To further delineate the role of Mct4 in Alkbh5 KO tumors during anti–PD-1/GVAX treatment, we constructed a stable cell line expressing Mct4 in Alkbh5-KO cells and examined the function of Mct4 in Alkbh5-KO cells in vitro and in vivo. First, we validated the cell lines by detecting the both mRNA and protein levels of Mct4, and performed in vitro proliferation assay for NTC, Alkbh5-KO, and Alkhb5-KO+Mct4 cells. Results of these analyses showed that there was no difference in cell proliferation of NTC, Alkbh5-KO, and Alkbh5-KO+Mct4 cells in vitro (Fig. 4 and ). As Mct4 is a key enzyme mediating transport of lactate across the cell membrane, we examined extracellular lactate concentration in NTC, Alkbh5-KO, and Alkbh5-KO+Mct4 B16 cells. As expected, we observed a reduction of lactate concentration in Alkhb5-KO cells, and an increased level of lactate in Alkhb5-KO+Mct4 cells in vitro (Fig. 4). Furthermore, we inoculated these cells to mice and treated them with anti–PD-1/GVAX and monitored tumor growth in vivo as described above (Fig. 1). We observed a significantly reduced tumor growth in Alkhb5-KO tumors but not Alkbh5-KO+Mct4 tumors compared with NTC, albeit Alkbh5-KO+Mct4 tumors also grew slower than NTC (Fig. 4). These results suggested that Mct4 was one of the major targets of Alkbh5 during anti–PD-1/GVAX treatment. Next, we isolated tumors and assayed the lactate concentration and amounts in TIF and found that lactate levels were significantly reduced in Alkbh5-KO but not Alkbh5-KO+Mct4 tumors, which was consistent with in vitro assay (Fig. 4). In accordance with that, flow cytometry analysis of the tumors showed that Tregs and PMN-MDSC populations were significantly decreased in in Alkbh5-KO but not Alkbh5-KO+Mct4 tumors (Fig. 4 ). Altogether, these results show that Mct4 is a key Alkhb5 target gene mediating reduced lactate levels, as well as Tregs and MDSC populations in Alkbh5-KO tumors during the anti–PD-1/GVAX treatment.
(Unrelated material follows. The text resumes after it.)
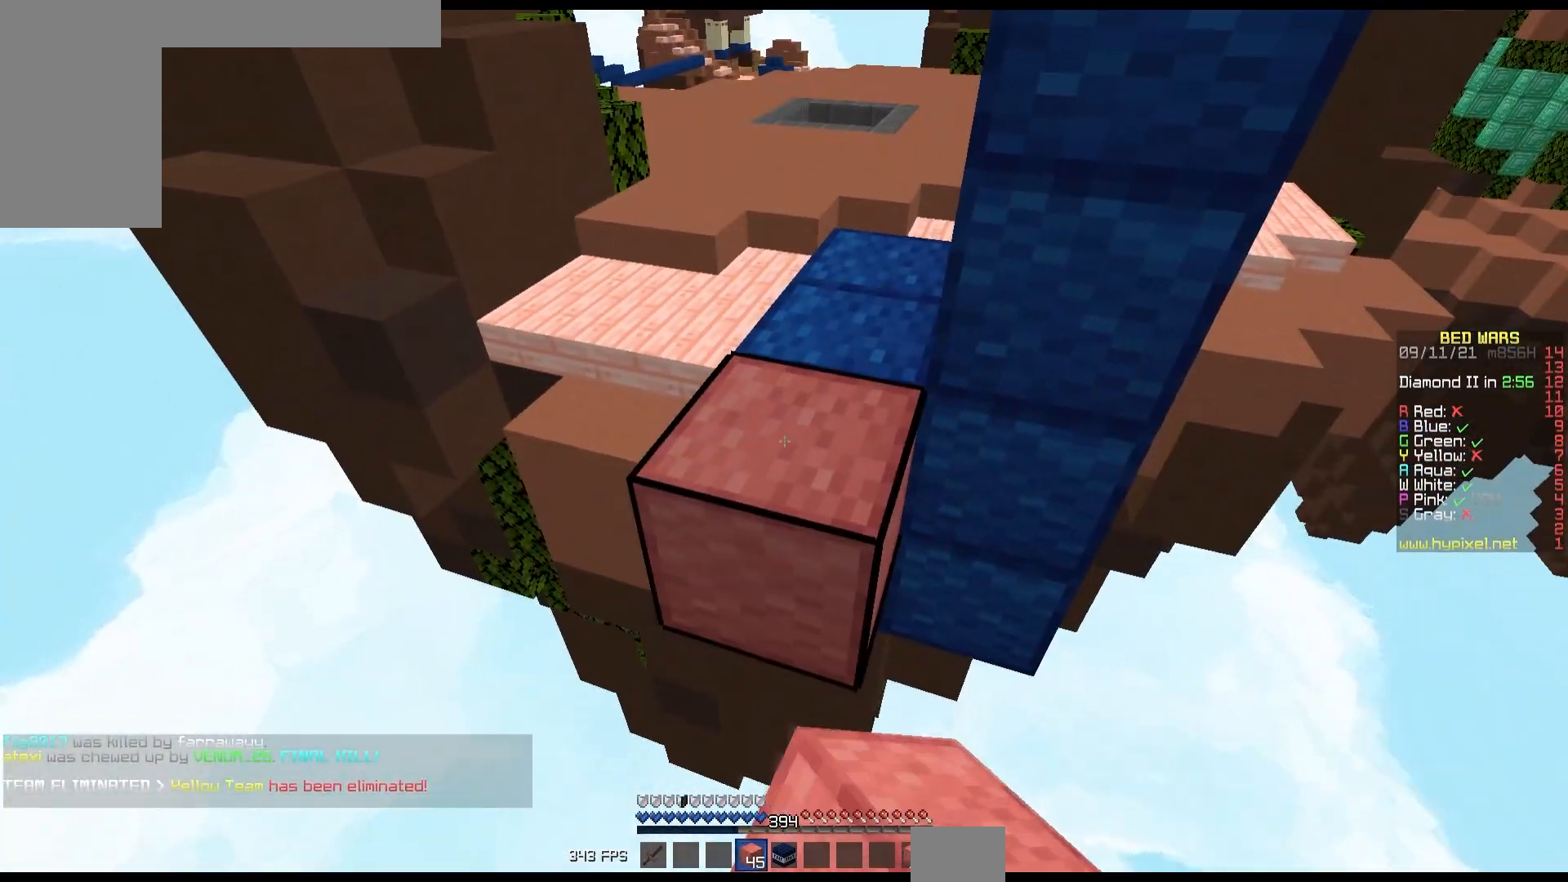
{"keys": ["up"], "mouse": [], "events": [[83, "up", "down"]]}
Although not significant, we observed a slower tumor growth in Alkbh5-KO+Mct4 than NTC cells-inoculated mice in vivo (Fig. 4). We speculate that other factors or events also play roles in Alkbh5-KO tumor, albeit not as significant as Mct4, during anti–PD-1/GVAX treatment. Therefore, we analyzed several genes whose splicing events were altered in Alkbh5-KO tumors, and compared their pattens in NTC, Alkbh5-KO, and Alkbh5-KO+Mct4 cells. The results showed that gene splicing changes remained the same in Alkbh5-KO and Alkbh5-KO+Mct4 cells, such as Eif4a2 and Sema6d, suggesting that besides Mct4, they may play roles in Alkbh5-KO tumors (Fig. 4 and ).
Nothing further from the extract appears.